Ein Strafgericht in der irakischen Hauptstadt Bagdad hat etliche türkische Frauen wegen Mitgliedschaft in der Dschihadistenmiliz "Islamischer Staat" (IS) zum Tode verurteilt. Die Nachrichtenagentur AFP spricht von 15, die Agentur Reuters von 16 verurteilten Frauen. Eine weitere türkische Angeklagte wurde zu lebenslanger Haft verurteilt, wie ein Justizsprecher mitteilte. Alle Angeklagten hätten gestanden. Vier der schwarz gekleideten Frauen seien von kleinen Kindern begleitet gewesen.

Berufung innerhalb eines Monats möglich

Die zwischen 20 und 50 Jahre alten Frauen gestanden demnach, illegal in den Irak gekommen zu sein, um sich dort ihren Männern, IS-Kämpfern, anzuschließen. Eine Frau habe ausgesagt, an der Seite der Dschihadisten gegen irakische Einheiten gekämpft zu haben. Die Frauen haben nach Gerichtsangaben einen Monat Zeit, um gegen die Urteile in Berufung zu gehen.

In der vergangenen Woche hatte eine andere Gruppe ausländischer Witwen von IS-Kämpfern vor Gericht angegeben, ihre Männer hätten sie getäuscht oder bedroht, damit sie in den Irak kommen.

Syrien Frau und Kind eines vermeintlichen IS Kämpfers in Rakka (Getty Images/AFP/B. Kilic)

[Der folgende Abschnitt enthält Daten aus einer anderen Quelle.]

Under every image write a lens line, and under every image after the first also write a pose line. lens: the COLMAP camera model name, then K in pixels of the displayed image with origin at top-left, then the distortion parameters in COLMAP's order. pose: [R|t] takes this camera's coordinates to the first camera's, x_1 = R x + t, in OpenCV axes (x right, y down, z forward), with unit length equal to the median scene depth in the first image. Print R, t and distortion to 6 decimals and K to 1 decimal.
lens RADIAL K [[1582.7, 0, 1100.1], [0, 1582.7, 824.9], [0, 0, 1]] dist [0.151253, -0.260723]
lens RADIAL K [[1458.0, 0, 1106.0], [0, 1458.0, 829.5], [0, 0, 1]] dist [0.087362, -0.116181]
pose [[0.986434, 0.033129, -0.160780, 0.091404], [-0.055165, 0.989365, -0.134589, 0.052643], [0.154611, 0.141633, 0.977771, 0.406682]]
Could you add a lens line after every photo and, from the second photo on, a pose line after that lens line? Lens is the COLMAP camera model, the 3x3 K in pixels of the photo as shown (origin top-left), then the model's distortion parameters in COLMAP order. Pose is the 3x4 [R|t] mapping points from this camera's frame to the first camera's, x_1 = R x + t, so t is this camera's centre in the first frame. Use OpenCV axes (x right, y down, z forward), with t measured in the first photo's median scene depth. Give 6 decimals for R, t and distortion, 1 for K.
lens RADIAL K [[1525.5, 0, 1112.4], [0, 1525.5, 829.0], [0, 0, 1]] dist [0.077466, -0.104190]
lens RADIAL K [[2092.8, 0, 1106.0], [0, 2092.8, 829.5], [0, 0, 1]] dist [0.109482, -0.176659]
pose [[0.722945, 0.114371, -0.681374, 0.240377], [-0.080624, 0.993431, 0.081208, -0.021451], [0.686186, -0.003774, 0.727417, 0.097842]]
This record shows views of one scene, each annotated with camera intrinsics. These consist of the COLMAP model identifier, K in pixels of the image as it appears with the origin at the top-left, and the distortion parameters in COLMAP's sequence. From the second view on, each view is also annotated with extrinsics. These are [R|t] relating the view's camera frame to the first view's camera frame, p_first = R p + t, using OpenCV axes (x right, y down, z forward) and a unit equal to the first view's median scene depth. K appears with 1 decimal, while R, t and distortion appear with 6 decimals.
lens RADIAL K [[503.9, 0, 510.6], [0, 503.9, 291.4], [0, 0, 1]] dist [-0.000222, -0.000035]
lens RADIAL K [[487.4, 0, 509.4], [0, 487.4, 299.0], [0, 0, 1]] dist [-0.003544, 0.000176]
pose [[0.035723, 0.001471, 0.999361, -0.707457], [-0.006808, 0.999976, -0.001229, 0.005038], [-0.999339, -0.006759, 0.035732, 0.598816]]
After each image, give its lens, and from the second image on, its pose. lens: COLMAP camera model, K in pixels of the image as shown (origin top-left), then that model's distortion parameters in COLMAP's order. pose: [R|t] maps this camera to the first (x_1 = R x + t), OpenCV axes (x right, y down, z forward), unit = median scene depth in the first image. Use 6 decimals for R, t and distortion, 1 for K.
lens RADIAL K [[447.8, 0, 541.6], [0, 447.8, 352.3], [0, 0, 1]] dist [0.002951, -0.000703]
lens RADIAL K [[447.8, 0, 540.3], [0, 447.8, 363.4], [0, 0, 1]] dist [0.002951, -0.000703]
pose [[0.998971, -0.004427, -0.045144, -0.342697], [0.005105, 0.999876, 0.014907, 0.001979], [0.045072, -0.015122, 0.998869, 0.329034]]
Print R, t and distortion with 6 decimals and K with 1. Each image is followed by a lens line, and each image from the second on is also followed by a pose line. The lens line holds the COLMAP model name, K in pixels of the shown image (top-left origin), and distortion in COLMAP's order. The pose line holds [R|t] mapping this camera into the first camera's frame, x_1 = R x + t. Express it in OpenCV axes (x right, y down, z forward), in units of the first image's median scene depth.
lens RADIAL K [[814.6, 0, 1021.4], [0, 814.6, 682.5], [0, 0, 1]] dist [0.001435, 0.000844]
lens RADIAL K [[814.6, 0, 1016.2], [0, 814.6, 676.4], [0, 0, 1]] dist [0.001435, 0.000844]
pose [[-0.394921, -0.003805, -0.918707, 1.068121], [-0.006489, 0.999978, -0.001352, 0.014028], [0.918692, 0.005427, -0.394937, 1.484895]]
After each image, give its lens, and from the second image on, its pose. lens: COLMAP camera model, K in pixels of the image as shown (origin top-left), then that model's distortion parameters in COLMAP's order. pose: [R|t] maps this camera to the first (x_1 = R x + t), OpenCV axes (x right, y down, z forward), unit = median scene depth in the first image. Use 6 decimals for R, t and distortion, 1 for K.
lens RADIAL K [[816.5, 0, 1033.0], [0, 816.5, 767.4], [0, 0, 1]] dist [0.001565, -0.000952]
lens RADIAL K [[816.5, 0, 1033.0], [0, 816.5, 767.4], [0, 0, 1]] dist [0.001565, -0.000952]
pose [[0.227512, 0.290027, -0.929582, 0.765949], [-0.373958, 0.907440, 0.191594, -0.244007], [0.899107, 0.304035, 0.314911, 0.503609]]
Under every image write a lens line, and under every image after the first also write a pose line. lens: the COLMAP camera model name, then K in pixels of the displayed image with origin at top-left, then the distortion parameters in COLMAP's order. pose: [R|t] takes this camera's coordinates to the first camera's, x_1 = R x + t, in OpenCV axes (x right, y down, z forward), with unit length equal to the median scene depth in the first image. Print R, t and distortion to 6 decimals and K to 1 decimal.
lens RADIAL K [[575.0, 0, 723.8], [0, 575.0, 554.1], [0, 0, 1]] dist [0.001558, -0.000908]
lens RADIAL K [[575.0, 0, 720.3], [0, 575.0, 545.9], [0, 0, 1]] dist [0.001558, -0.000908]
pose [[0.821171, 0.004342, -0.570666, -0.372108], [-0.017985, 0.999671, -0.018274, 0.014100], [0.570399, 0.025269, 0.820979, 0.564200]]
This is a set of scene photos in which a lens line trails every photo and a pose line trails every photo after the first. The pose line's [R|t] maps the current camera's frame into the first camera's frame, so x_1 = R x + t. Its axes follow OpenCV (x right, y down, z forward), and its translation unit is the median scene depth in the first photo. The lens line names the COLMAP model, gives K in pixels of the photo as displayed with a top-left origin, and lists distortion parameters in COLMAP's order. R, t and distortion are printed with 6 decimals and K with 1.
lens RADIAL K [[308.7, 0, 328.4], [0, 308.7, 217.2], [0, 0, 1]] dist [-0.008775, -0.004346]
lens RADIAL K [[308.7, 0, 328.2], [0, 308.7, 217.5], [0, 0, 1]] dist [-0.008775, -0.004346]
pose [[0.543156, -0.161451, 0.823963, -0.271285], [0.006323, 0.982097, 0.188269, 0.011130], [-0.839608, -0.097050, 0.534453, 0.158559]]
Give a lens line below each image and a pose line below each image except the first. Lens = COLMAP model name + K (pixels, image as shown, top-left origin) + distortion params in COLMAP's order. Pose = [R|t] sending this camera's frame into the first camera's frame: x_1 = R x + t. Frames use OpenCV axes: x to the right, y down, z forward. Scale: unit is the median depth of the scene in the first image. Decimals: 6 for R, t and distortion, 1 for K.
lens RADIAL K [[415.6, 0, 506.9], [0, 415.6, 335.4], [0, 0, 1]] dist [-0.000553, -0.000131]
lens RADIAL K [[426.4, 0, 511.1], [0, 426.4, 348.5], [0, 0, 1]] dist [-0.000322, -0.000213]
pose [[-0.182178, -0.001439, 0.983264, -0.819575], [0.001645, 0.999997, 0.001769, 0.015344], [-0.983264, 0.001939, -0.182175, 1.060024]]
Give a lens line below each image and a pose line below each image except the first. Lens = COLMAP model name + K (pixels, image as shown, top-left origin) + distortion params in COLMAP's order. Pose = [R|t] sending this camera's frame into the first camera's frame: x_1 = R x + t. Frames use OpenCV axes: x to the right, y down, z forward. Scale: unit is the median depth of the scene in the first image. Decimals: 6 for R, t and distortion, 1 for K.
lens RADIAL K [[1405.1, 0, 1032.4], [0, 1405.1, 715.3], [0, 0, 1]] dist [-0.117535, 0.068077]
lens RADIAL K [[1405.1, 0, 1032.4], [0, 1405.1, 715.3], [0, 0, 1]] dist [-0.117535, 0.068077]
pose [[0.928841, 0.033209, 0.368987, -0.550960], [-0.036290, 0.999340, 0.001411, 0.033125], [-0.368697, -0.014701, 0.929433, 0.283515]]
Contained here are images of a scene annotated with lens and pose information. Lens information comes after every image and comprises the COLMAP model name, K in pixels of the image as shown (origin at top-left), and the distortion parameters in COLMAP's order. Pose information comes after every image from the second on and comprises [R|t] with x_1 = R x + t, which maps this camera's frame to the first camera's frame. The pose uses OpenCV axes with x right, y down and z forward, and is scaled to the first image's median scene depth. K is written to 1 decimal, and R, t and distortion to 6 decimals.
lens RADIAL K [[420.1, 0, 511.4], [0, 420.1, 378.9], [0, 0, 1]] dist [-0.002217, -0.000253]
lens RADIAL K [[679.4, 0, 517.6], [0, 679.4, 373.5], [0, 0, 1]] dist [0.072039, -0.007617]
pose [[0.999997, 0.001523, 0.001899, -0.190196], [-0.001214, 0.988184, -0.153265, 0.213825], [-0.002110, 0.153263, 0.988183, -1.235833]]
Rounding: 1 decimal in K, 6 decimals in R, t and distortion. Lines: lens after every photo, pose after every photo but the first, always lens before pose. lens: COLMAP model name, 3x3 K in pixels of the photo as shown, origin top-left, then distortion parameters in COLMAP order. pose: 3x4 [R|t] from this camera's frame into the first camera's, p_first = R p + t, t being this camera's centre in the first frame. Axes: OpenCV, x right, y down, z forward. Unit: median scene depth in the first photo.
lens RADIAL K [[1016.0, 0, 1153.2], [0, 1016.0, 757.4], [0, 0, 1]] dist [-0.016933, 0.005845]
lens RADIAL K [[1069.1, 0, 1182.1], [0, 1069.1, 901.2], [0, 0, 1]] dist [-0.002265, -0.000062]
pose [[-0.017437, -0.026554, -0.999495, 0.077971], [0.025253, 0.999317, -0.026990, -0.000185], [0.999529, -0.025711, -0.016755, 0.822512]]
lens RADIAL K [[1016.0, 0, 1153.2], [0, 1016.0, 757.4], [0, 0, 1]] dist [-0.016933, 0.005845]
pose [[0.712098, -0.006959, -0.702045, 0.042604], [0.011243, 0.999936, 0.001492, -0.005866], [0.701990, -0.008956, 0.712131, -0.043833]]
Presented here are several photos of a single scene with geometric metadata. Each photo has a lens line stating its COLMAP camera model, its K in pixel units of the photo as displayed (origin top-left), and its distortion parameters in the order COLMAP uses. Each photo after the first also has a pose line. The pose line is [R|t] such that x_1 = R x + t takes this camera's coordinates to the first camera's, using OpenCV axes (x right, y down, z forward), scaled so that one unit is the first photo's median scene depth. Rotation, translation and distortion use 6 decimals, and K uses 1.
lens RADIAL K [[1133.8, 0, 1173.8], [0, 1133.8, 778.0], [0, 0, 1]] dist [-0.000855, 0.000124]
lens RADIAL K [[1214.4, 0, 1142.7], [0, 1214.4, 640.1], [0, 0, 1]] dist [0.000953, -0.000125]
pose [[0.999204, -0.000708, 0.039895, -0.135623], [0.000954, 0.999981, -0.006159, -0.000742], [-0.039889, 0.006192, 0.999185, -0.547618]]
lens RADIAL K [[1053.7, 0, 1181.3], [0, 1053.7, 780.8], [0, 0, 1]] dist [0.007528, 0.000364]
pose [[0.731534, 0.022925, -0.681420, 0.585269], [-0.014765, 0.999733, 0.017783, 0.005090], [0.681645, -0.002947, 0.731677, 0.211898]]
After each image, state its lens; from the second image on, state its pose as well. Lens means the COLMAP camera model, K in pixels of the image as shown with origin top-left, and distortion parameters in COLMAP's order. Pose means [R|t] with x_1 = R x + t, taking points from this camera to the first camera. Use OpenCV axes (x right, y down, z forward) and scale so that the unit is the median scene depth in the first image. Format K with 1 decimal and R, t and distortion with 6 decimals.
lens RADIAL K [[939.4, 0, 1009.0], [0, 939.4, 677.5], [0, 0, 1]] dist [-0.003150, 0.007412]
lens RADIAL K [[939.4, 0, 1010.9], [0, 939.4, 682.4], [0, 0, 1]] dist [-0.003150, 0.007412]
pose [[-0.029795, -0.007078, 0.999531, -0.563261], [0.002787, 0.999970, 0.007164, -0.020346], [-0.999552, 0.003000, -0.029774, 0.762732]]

Viele Frauen ehemaliger IS-Kämpfer geben an, angeblich getäuscht worden zu sein (Archivbild)

Auch Deutsche verurteilt

Vergangenes Jahr wurden im Irak 106 Menschen hingerichtet, die meisten von ihnen wegen "Terrorismus". Laut Artikel 4 des Anti-Terror-Gesetzes droht jedem die Todesstrafe, der Terrorakte verübt, plant, finanziert, unterstützt oder dazu anstachelt.

Nicht nur Iraker werden verurteilt, sondern auch Ausländer. So wurde im Januar eine Deutsche aus Mannheim mit marokkanischen Wurzeln wegen IS-Mitgliedschaft zum Tod durch Erhängen verurteilt. Ein weiteres Todesurteil wurde im Februar gegen eine Türkin ausgesprochen. Nach Expertenschätzungen sitzen im Irak derzeit rund 20.000 Menschen wegen angeblicher IS-Mitgliedschaft im Gefängnis. Unter ihnen sollen auch rund 560 Frauen sein.

Die IS-Miliz hatte im Juni 2014 ein "Kalifat" in großen Teilen Syriens und des Irak ausgerufen, nachdem sie in einer Blitzoffensive die irakische Armee und kurdische Einheiten bis vor Erbil und Bagdad zurückgedrängt hatte. Seit 2015 befanden sich die Dschihadisten aber auf dem Rückzug, nacheinander wurden sie aus den von ihnen eingenommenen Städten vertrieben. Im vergangenen Dezember erklärte der irakische Ministerpräsident Haider al-Abadi den IS für militärisch besiegt. Einzelne IS-Zellen sind jedoch weiter im Land aktiv.